The immediacy of this process also means glowing fingerprints can be photographed and run through a database remotely from the crime scene. With current procedures, they would need to be sent to a lab for treatment before a match could be made.
Crystals to help with forensic fingerprinting
Sergeant Duncan McCarthy, a fingerprint expert with Queensland Police, says the technique has real potential to help investigations.
“We normally can achieve similar results, but these results require a treatment with superglue fuming first. If this particular method doesn’t require any other pre-treatment… then this could have a definite operational and cost-saving benefit for us,” he says.
The technique, published in this week’s issue of Advanced Materials, only works on non-porous surfaces like metal, plastic and glass, but Kang is already investigating methods that could work on porous surfaces like paper and cloth.

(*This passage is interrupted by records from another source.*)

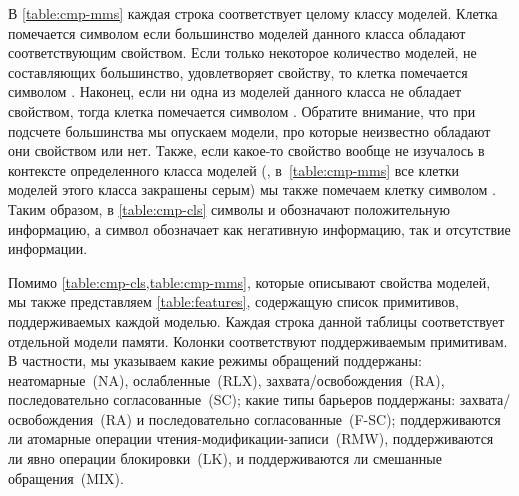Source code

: В \cref{table:cmp-mms} каждая строка соответствует целому классу моделей. 
Клетка помечается символом \cmark\xspace если большинство моделей 
данного класса обладают соответствующим свойством. 
Если только некоторое количество моделей, не составляющих большинство, 
удовлетворяет свойству, то клетка помечается символом \wmark\xspace.
Наконец, если ни одна из моделей данного класса не обладает свойством, 
тогда клетка помечается символом \xmark\xspace.
Обратите внимание, что при подсчете большинства 
мы опускаем модели, про которые неизвестно обладают 
они свойством или нет. 
Также, если какое-то свойство вообще не изучалось 
в контексте определенного класса моделей 
(\ie, в~\cref{table:cmp-mms} все клетки моделей этого класса закрашены серым)
мы также помечаем клетку символом \xmark. 
Таким образом, в \cref{table:cmp-cls} символы \cmark\xspace и \wmark\xspace 
обозначают положительную информацию, а символ \xmark\xspace обозначает 
как негативную информацию, так и отсутствие информации. 

Помимо \cref{table:cmp-cls,table:cmp-mms}, 
которые описывают свойства моделей, мы также 
представляем \cref{table:features}, содержащую 
список примитивов, поддерживаемых каждой моделью. 
Каждая строка данной таблицы соответствует отдельной модели памяти.
Колонки соответствуют поддерживаемым примитивам. 
В частности, мы указываем какие режимы обращений поддержаны:
неатомарные~(NA), ослабленные~(RLX), захвата/освобождения~(RA), 
последовательно согласованные~(SC); 
какие типы барьеров поддержаны:
захвата/освобождения~(RA) и последовательно согласованные~(F-SC);
поддерживаются ли атомарные операции чтения-модификации-записи~(RMW),
поддерживаются ли явно операции блокировки~(LK),
и поддерживаются ли смешанные обращения~(MIX).   





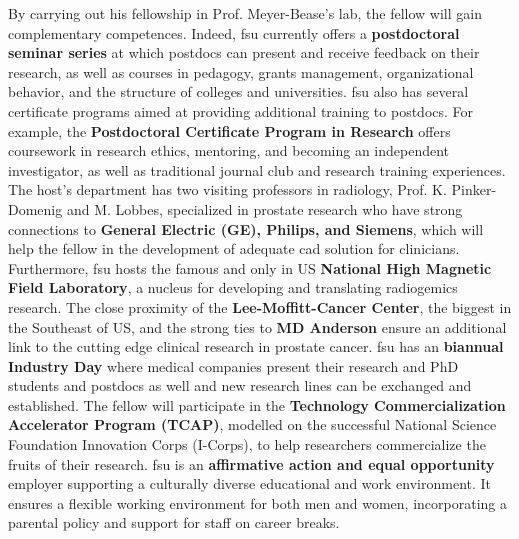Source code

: By carrying out his fellowship in Prof. Meyer-Bease's lab, the fellow will gain complementary competences.
Indeed, \ac{fsu} currently offers a \textbf{postdoctoral seminar series} at which postdocs can present and receive feedback on their research, as well as courses in pedagogy, grants management, organizational behavior, and the structure of colleges and universities.
\ac{fsu} also has several certificate programs aimed at providing additional training to postdocs.
For example, the \textbf{Postdoctoral Certificate Program in Research} offers coursework in research ethics, mentoring, and becoming an independent investigator, as well as traditional journal club and research training experiences.
The host's department has two visiting professors in radiology, Prof. K. Pinker-Domenig and M. Lobbes, specialized in prostate research who have strong connections to \textbf{General Electric (GE), Philips, and Siemens}, which will help the fellow in the development of adequate \ac{cad} solution for clinicians.
Furthermore, \ac{fsu} hosts the famous and only in US \textbf{National High Magnetic Field Laboratory}, a nucleus for developing and translating radiogemics research.
The close proximity of the \textbf{Lee-Moffitt-Cancer Center}, the biggest in the Southeast of US, and the strong ties to \textbf{MD Anderson} ensure an additional link to the cutting edge clinical research in prostate cancer.
\ac{fsu} has an \textbf{biannual Industry Day} where medical companies present their research and PhD students and postdocs as well and new research lines can be exchanged and established.
The fellow will participate in the \textbf{Technology Commercialization Accelerator Program (TCAP)}, modelled on the successful National Science Foundation Innovation Corps (I-Corps), to help researchers commercialize the fruits of their research.
\ac{fsu} is an \textbf{affirmative action and equal opportunity} employer supporting a culturally diverse educational and work environment.
It ensures a flexible working environment for both men and women, incorporating a parental policy and support for staff on career breaks.

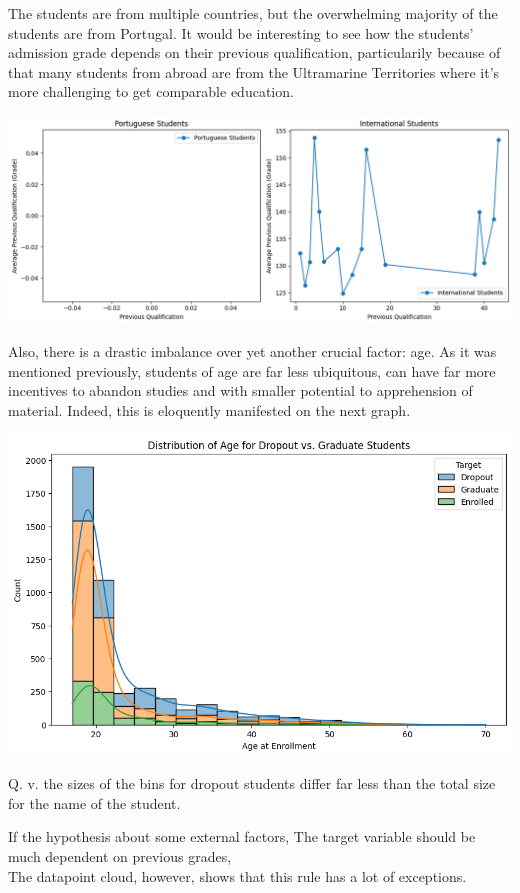 \documentclass[
  letterpaper,
  DIV=11,
  numbers=noendperiod]{scrartcl}
\begin{document}
The students are from multiple countries, but the overwhelming majority
of the students are from Portugal. It would be interesting to see how
the students' admission grade depends on their previous qualification,
particularily because of that many students from abroad are from the
Ultramarine Territories where it's more challenging to get comparable
education.

\includegraphics{report_AzadhdhinNedalYunisAlFraijat_files/figure-pdf/cell-7-output-1.png}

Also, there is a drastic imbalance over yet another crucial factor: age.
As it was mentioned previously, students of age are far less ubiquitous,
can have far more incentives to abandon studies and with smaller
potential to apprehension of material. Indeed, this is eloquently
manifested on the next graph.

\includegraphics{report_AzadhdhinNedalYunisAlFraijat_files/figure-pdf/cell-8-output-1.png}

Q. v. the sizes of the bins for dropout students differ far less than
the total size for the name of the student.

If the hypothesis about some external factors, The target variable
should be much dependent on previous grades,\\
The datapoint cloud, however, shows that this rule has a lot of
exceptions.
\end{document}
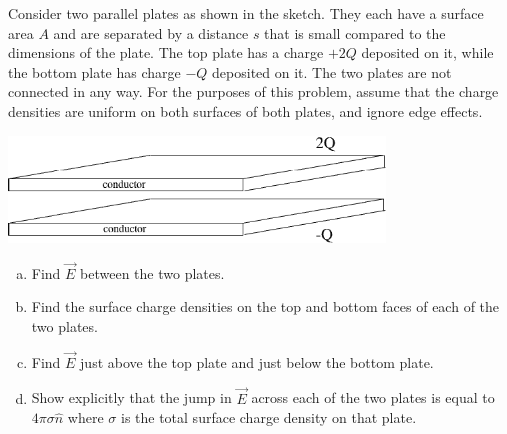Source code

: \documentclass[makesolutionspdf]{esg8022pset}
\begin{document}
\begin{problem}{}
  Consider two parallel plates as shown in the sketch.  They each have a surface area $A$ and are separated by a distance $s$ that is small compared to the dimensions of the plate.  The top plate has a charge $+2Q$ deposited on it, while the bottom plate has charge $-Q$ deposited on it.  The two plates are not connected in any way.  For the purposes of this problem, assume that the charge densities are uniform on both surfaces of both plates, and ignore edge effects.
  \begin{center}\includegraphics[width=0.75\textwidth]{ps07_08}\end{center}
  \begin{enumerate}[(a)]
    \item Find $\vec E$ between the two plates.
    \item Find the surface charge densities on the top and bottom faces of each of the two plates.
    \item Find $\vec E$ just above the top plate and just below the bottom plate.
    \item Show explicitly that the jump in $\vec E$ across each of the two plates is equal to $4\pi \sigma \hat n$ where $\sigma$ is the total surface charge density on that plate.
  \end{enumerate}
\end{problem}
\end{document}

“Fabric traditionally has [posed], and continues to pose, a big challenge for us, so that would be something completely different,” says Duncan.
Crime scene fingerprint techniques
Forensic experts have used ‘dusting’, the fingerprinting technique commonly seen on crime shows, for more than 100 years. It involves a reaction between fine carbon-based power, and the moisture left after a fingerprint.
While it’s a reasonably cheap and effective method, it’s generally only used at crime scenes to identify fingerprints on larger, fixed items, and can damage fingerprints in the process.
Superglue fuming is another standard fingerprinting procedure. Superglue reacts with the chemicals left behind when we touch something, producing a white substance along the ridges of the fingerprint, which is then photographed.